ABSTRACT

Early this century, I was intrigued by pharmaceutical drugs normally prescribed only for those diagnosed as having cancer being prescribed for women who did not have cancer, but who were newly classified as being at “high risk” for developing breast cancer in order to reduce that risk. This marked a radical shift in how pharmaceuticals are thought about and used, and how “prevention” is understood and enacted. I explored these changes in knowledge production and medical practices as they were emerging in order to make sense of this new phenomenon called chemoprevention.

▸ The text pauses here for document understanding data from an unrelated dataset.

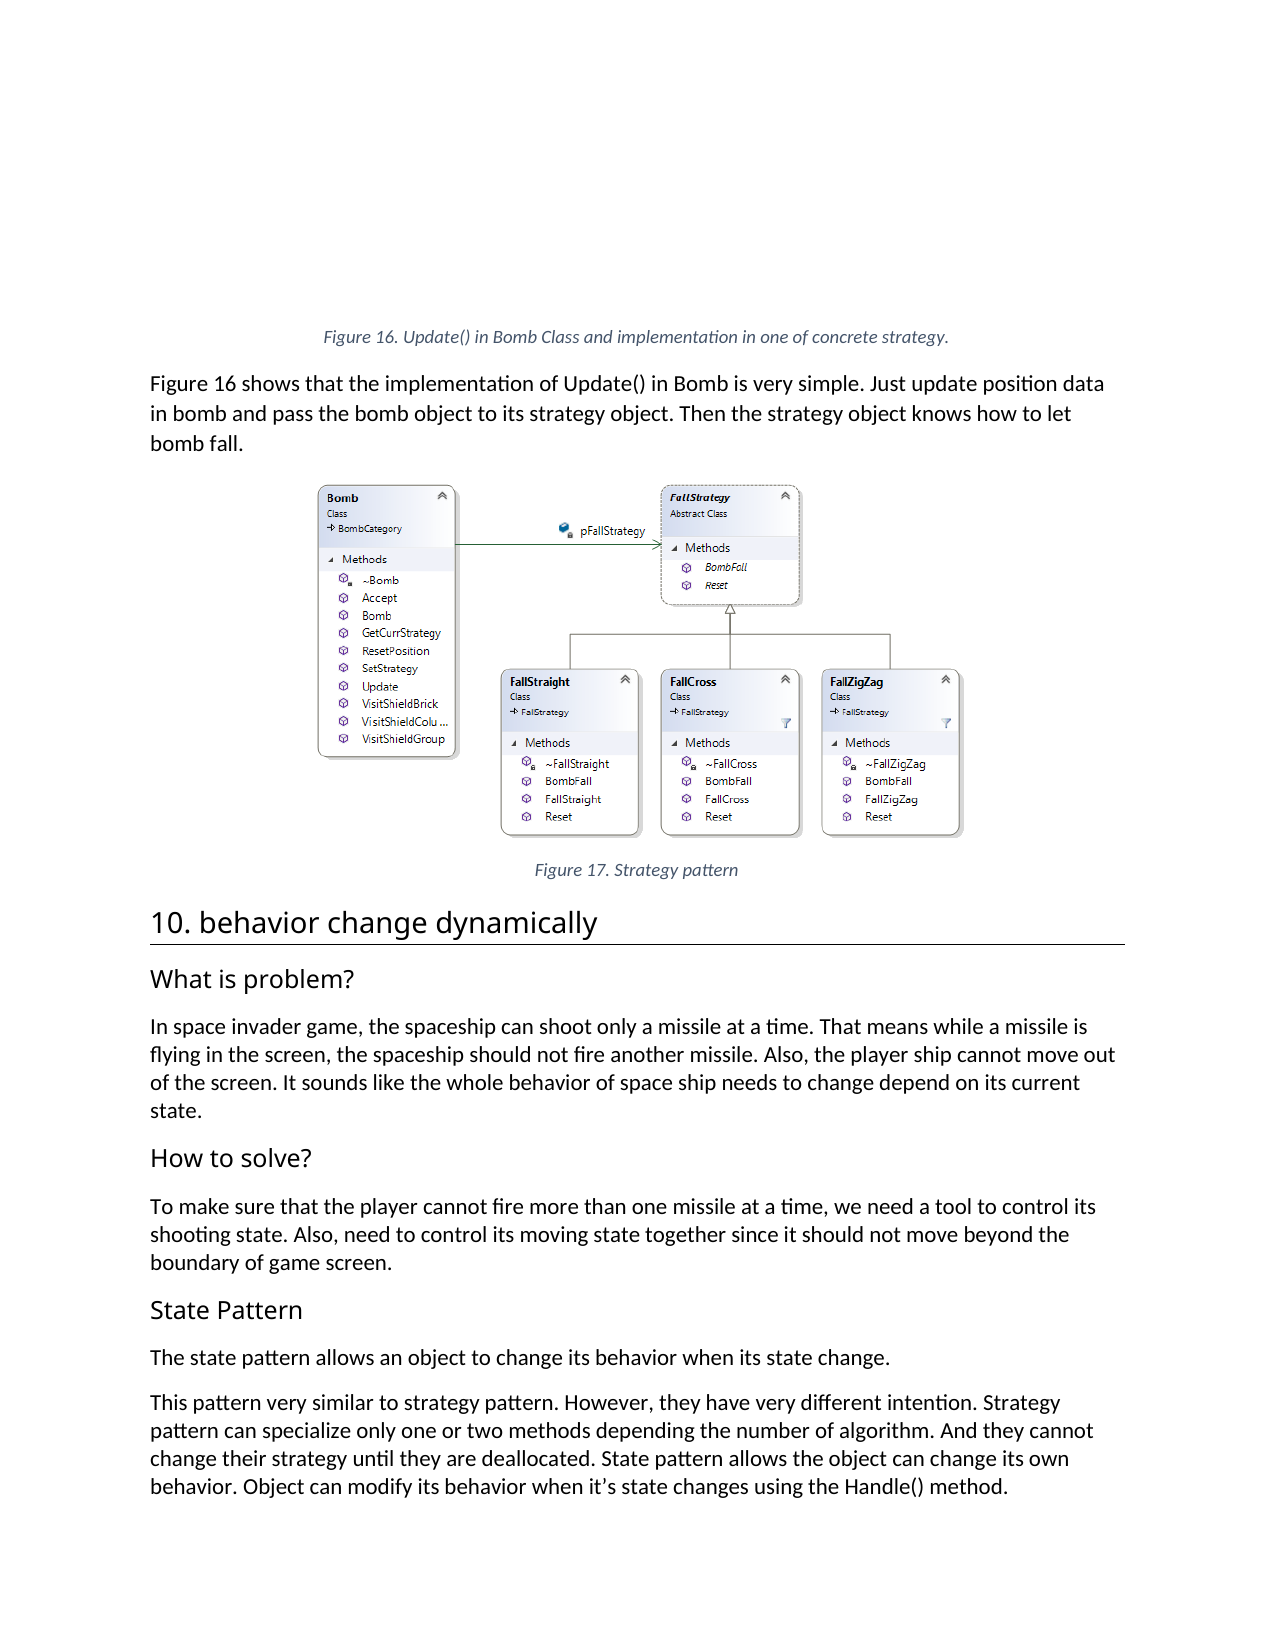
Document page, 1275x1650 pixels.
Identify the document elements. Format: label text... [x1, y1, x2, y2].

text Figure 16 shows that the implementation of Update() in Bomb is very simple. Just update position data in bomb and pass the bomb object to its strategy object. Then the strategy object knows how to let bomb fall. [150, 369, 1125, 457]
text Figure 17. Strategy pattern [150, 858, 1125, 881]
text What is problem? [150, 962, 1125, 996]
text This pattern very similar to strategy pattern. However, they have very different intention. Strategy pattern can specialize only one or two methods depending the number of algorithm. And they cannot change their strategy until they are deallocated. State pattern allows the object can change its own behavior. Object can modify its behavior when it’s state changes using the Handle() method. [150, 1388, 1125, 1500]
text To make sure that the player cannot fire more than one missile at a time, we need a tool to control its shooting state. Also, need to control its moving state together since it should not move beyond the boundary of game screen. [150, 1192, 1125, 1276]
text The state pattern allows an object to change its behavior when its state change. [150, 1343, 1125, 1371]
text In space invader game, the spaceship can shoot only a missile at a time. That means while a missile is flying in the screen, the spaceship should not fire another missile. Also, the player ship cannot move out of the screen. It sounds like the whole behavior of space ship needs to change depend on its current state. [150, 1012, 1125, 1124]
text Figure 16. Update() in Bomb Class and implementation in one of concrete strategy. [150, 325, 1125, 348]
text State Pattern [150, 1292, 1125, 1327]
picture [308, 476, 967, 842]
text 10. behavior change dynamically [150, 902, 1125, 944]
text How to solve? [150, 1141, 1125, 1175]
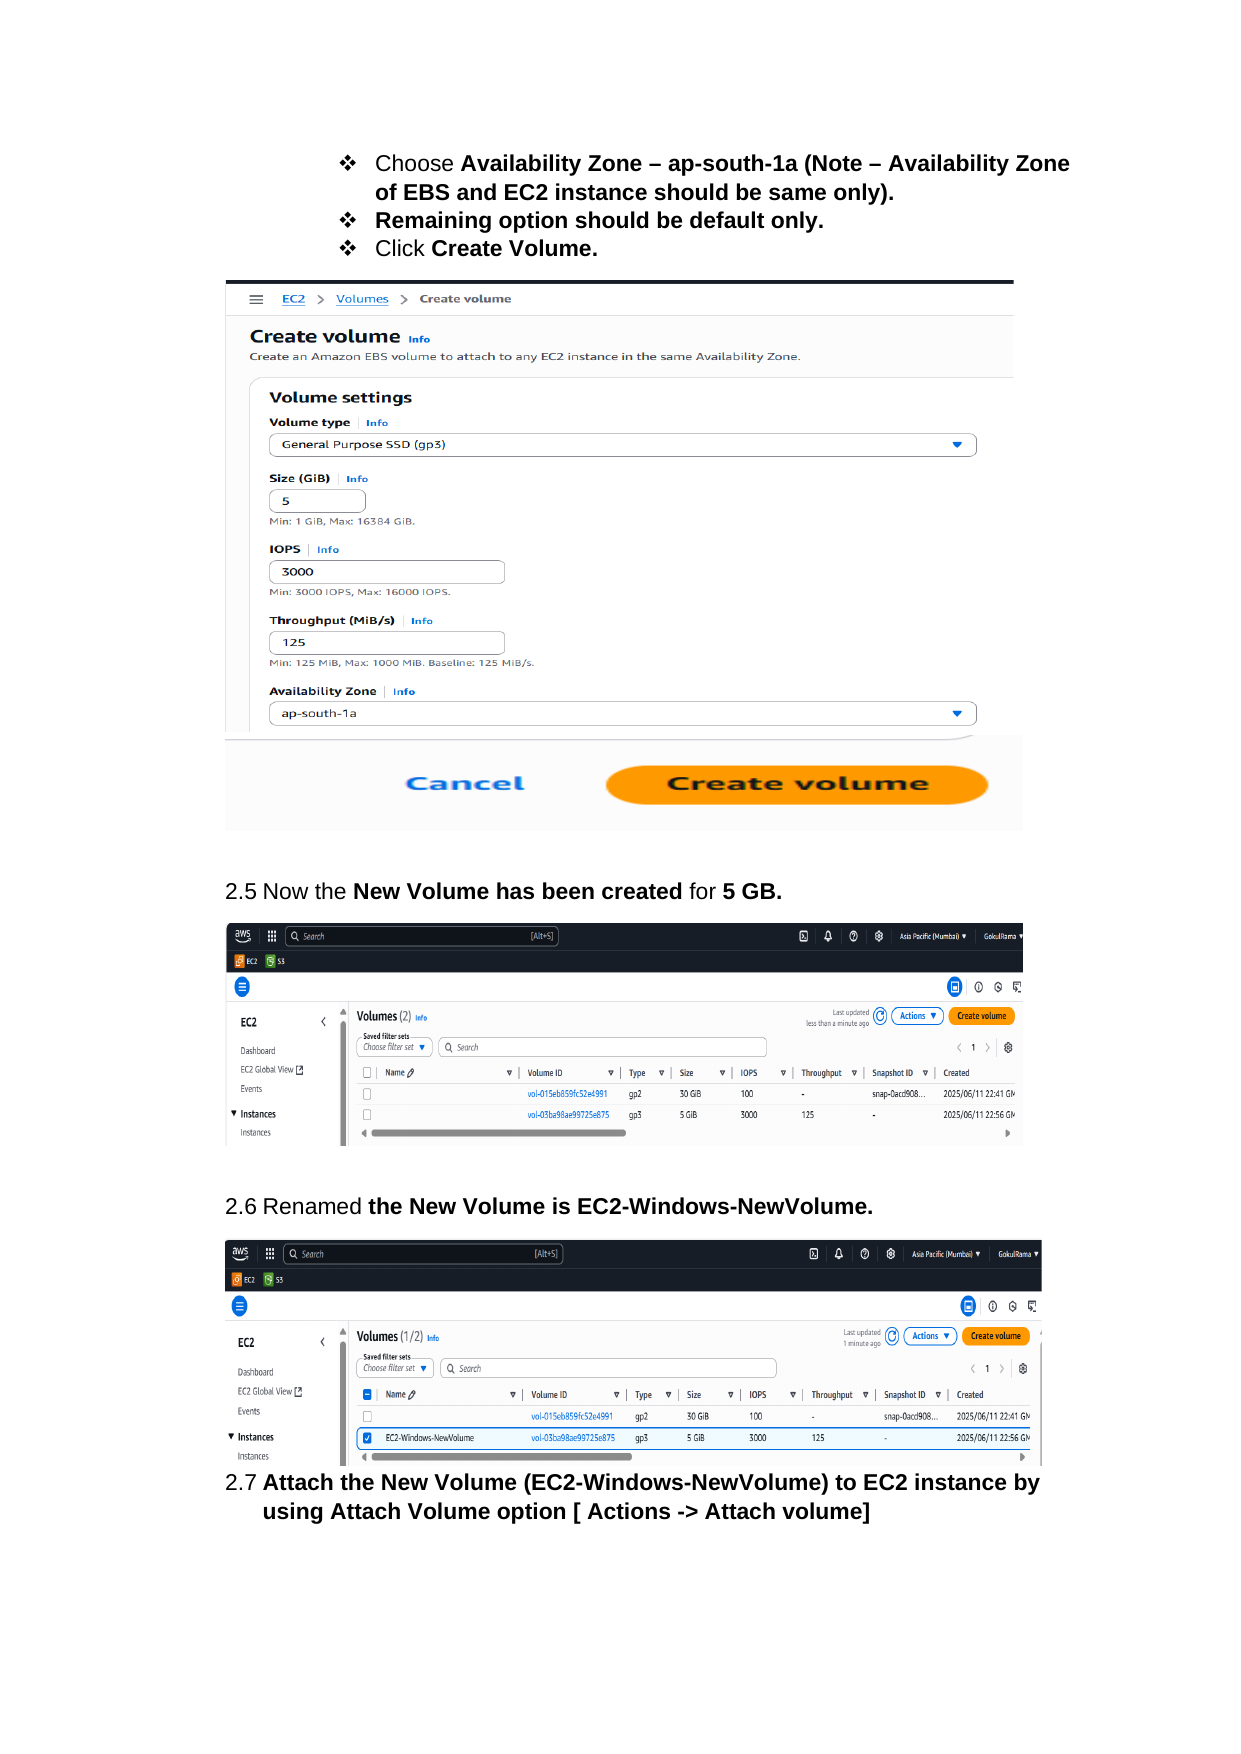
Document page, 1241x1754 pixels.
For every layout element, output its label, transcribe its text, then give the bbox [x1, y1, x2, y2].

picture [225, 923, 1023, 1146]
list Attach the New Volume (EC2-Windows-NewVolume) to EC2 instance by using Attach Volume option [ Actions -> Attach volume] [225, 1469, 1090, 1524]
list Click Create Volume. [337, 235, 1090, 262]
list Now the New Volume has been created for 5 GB. [225, 878, 1090, 904]
list Renamed the New Volume is EC2-Windows-NewVolume. [225, 1193, 1090, 1219]
picture [225, 735, 1023, 831]
picture [225, 1238, 1042, 1466]
list Remaining option should be default only. [337, 207, 1090, 233]
list Choose Availability Zone – ap-south-1a (Note – Availability Zone of EBS and EC2 instance should be same only). [337, 150, 1090, 205]
picture [225, 280, 1014, 732]
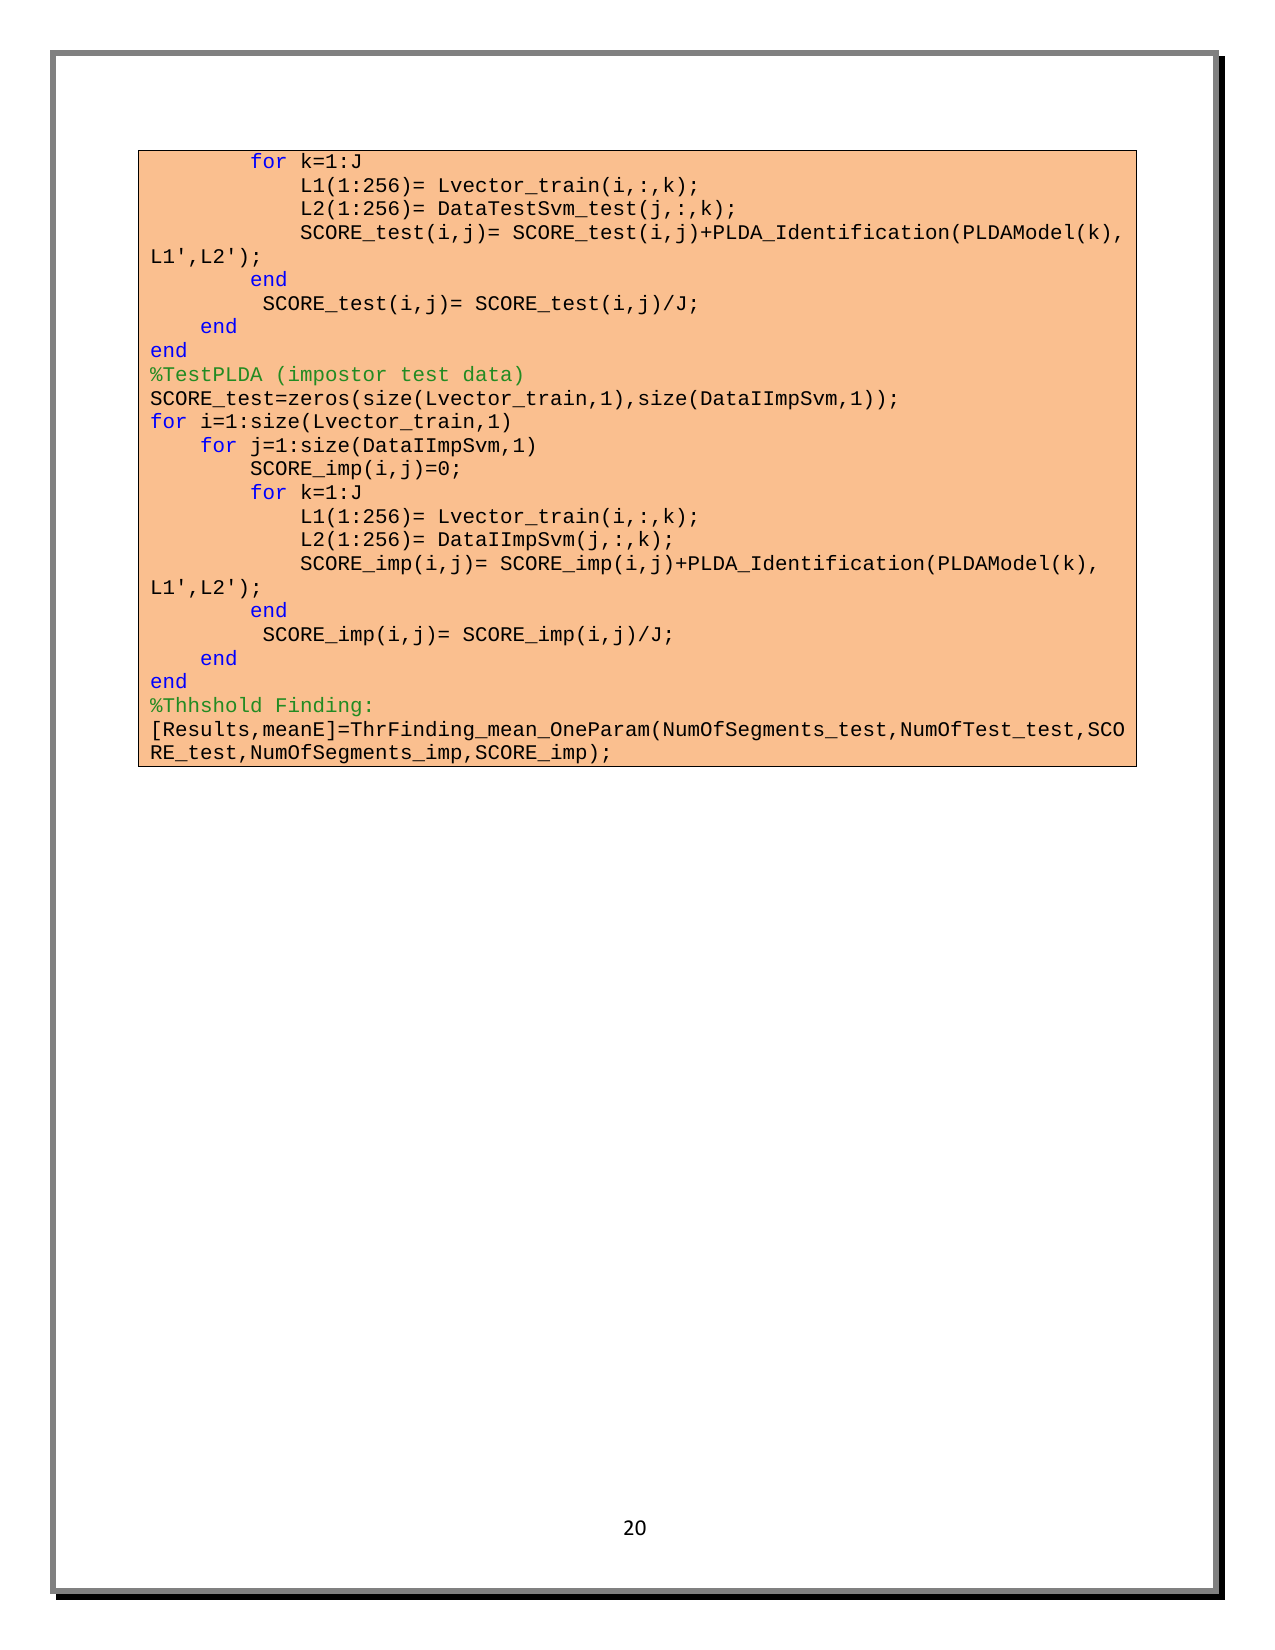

To tackle the project, I focused on one large-scale chemoprevention clinical trial; such trials are often depicted as the gold standard for biomedical knowledge production. I collected data from multiple sites and positions in order to grasp how the trial looked from different perspectives. Instead of a few devoted people working full-time on conducting this research, the trial I studied actually consisted of numerous people with varying levels of commitment. They included as important players actors located in key organizations and in other often surprising sites and sometimes marginal people, sites, and sources. As I uncovered the layers of experience, action, and meaning that constituted “the trial,” it became increasingly evident that, while ultimately producing what appeared to be a coherent set of knowledges defined as objective, the knowledges being produced were fragmented, partial, and very much situated. To make sense of what all this meant, I had to find new methods. I began with a social worlds analysis, and that evolved into situated analyses as I delved further into the process. This chapter describes my adventures discovering, understanding, and using these methods, including the pitfalls I confronted as well as the pleasures and surprises along the way to completing my dissertation.